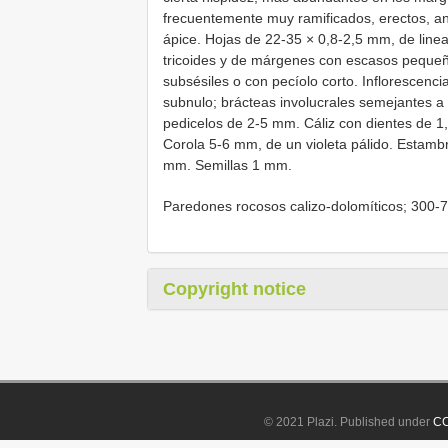
frecuentemente muy ramificados, erectos, ang
ápice. Hojas de 22-35 × 0,8-2,5 mm, de linea
tricoides y de márgenes con escasos pequeñ
subsésiles o con pecíolo corto. Inflorescenc
subnulo; brácteas involucrales semejantes a l
pedicelos de 2-5 mm. Cáliz con dientes de 1
Corola 5-6 mm, de un violeta pálido. Estamb
mm. Semillas 1 mm.
Paredones rocosos calizo-dolomíticos; 300-700
Copyright notice
© 2021 Plazi. Published under
CC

####

Task brief. Every line from the start of the listing above through the line with "Copyright notice" should be repeated exactly; skip the pictures and add nothing else.

Task response.
frecuentemente muy ramificados, erectos, ang
ápice. Hojas de 22-35 × 0,8-2,5 mm, de linea
tricoides y de márgenes con escasos pequeñ
subsésiles o con pecíolo corto. Inflorescenc
subnulo; brácteas involucrales semejantes a l
pedicelos de 2-5 mm. Cáliz con dientes de 1
Corola 5-6 mm, de un violeta pálido. Estamb
mm. Semillas 1 mm.
Paredones rocosos calizo-dolomíticos; 300-700
Copyright notice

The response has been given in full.